Any info from archaeology or historical records?

Also, I have heard that Paul patterned his missionary work in the same manner. If that true?


----------



## Guido's Brother (Jul 10, 2008)

In Paul and Palestinian Judaism, E.P. Sanders has a small section dealing with how Gentiles were received into Judaism (206-212), noting the different rituals and citing all the rabbinic sources. Because it's Sanders, _caveat lector_.

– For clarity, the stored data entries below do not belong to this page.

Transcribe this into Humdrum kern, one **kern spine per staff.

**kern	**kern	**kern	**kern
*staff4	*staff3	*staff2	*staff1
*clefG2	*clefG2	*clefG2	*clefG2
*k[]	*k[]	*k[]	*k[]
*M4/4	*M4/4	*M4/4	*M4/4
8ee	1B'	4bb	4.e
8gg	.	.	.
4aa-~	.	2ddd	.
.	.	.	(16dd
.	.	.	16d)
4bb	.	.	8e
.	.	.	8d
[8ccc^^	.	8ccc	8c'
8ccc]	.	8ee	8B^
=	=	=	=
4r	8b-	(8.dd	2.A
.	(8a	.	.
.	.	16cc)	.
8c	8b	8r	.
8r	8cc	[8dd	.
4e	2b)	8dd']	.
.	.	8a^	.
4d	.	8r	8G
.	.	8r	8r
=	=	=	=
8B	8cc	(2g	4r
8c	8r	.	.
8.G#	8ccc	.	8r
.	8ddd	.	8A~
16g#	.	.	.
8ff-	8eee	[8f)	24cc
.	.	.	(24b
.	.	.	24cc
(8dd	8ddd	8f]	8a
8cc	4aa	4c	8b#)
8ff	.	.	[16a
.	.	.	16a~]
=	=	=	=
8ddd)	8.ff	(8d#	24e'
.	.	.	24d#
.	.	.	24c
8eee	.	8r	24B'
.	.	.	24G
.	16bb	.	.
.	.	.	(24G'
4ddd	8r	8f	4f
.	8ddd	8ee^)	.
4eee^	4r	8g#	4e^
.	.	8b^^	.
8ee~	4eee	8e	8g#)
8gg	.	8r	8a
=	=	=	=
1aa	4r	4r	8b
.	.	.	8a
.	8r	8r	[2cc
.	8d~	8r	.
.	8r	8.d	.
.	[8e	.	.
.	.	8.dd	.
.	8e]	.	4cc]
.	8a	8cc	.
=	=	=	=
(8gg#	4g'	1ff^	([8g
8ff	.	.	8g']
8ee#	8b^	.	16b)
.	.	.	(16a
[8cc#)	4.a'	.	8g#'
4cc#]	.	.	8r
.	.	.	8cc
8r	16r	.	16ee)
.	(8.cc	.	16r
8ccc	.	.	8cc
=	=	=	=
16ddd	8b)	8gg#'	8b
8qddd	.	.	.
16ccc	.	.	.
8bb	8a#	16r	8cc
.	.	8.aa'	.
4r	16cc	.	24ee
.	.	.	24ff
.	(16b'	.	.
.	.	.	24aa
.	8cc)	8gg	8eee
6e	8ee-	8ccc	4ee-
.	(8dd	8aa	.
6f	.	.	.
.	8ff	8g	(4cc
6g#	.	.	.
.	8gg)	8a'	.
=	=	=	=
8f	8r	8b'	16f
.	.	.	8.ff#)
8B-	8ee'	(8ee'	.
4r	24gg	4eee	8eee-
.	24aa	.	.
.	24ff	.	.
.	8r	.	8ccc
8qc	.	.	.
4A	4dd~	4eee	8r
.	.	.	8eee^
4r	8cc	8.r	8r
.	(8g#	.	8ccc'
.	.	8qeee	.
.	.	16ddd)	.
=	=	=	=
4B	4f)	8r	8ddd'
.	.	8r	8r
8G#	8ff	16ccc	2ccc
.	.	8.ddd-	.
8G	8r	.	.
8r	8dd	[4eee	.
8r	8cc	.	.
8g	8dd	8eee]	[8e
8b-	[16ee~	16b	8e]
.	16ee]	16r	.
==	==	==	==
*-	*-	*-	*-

F.F. Bruce in his commentary on Acts in the NICNT series mentions the Jewish proselytizing done so energetically in Rome (58). There was a three-fold rite in that context: Circumcision for males, purificatory self-baptism in the presence of witnesses, offering of a sacrifice. Proselytization (at least in Rome) was more successful among women than among men, presumably because of the circumcision requirement. Many men were content to be "God-fearers."


----------



## Semper Fidelis (Jul 10, 2008)

The Book of Galatians is one record of this...


----------



## Pergamum (Jul 12, 2008)

any other books citing archeological records, etc?


----------



## Semper Fidelis (Jul 12, 2008)

I found this from Edersheim's _Life and Times of Jesus the Messiah_


> The third Woe was on their proselytism, which issued only in making their converts twofold more the children of hell than themselves. Against this charge, rightly understood, Judaism has in vain sought to defend itself. It is, indeed, true that, in its pride and exclusiveness, Judaism seemed to denounce proselytism, laid down strict rules to test the sincerity of converts, and spoke of them in general contempt97 as 'a plague of leprosy.'98 Yet the bitter complaint of classical writers,99 100 the statements of Josephus,101 the frequent allusions in the New Testament and even the admissions of the Rabbis, prove their zeal for making proselytes - which, indeed, but for its moral sequences, would neither have deserted nor drawn down the denunciation of a 'woe.' Thus the Midrash, commenting on the words:102 'the souls that they had gotten in Haran,' refers it to the converts which Abraham had made, adding that every proselyte was to be regarded as if a soul had been created.103 104 To this we may add the pride with which Judaism looked back upon the 150,000 Gibeonite converts said to have been made when David avenged the sin of Saul;105 the satisfaction with which it looked forward to the times of Messiah as those of spontaneous conversion to the Synagogue;106 and not the unfrequent instances in which a spirit favorable to proselytism is exhibited in Jewish writings,107 as, also, such a saying as this, that when Israel is obedient to the will of God, He brings in as converts to Judaism all the just of the nations, such as Jethro, Rahab, Ruth, &c.108 But after all, may the Lord not have referred, not to conversion to Judaism in general, but to proselytism to the sect of the Pharisees, which was undoubtedly sought to the compassing of sea and land?
> 
> 97. Horay, 13 a. 98. Yeb. 47 a. b; Nidd. 13 b.
> 
> ...


It speaks of Jewish proselytism and I'm trying to find if he says anything in _Sketches in Jewish Social Life_


----------



## Pergamum (Jul 12, 2008)

cool, just the sort of thing I am looking for, thanks Rich.


----------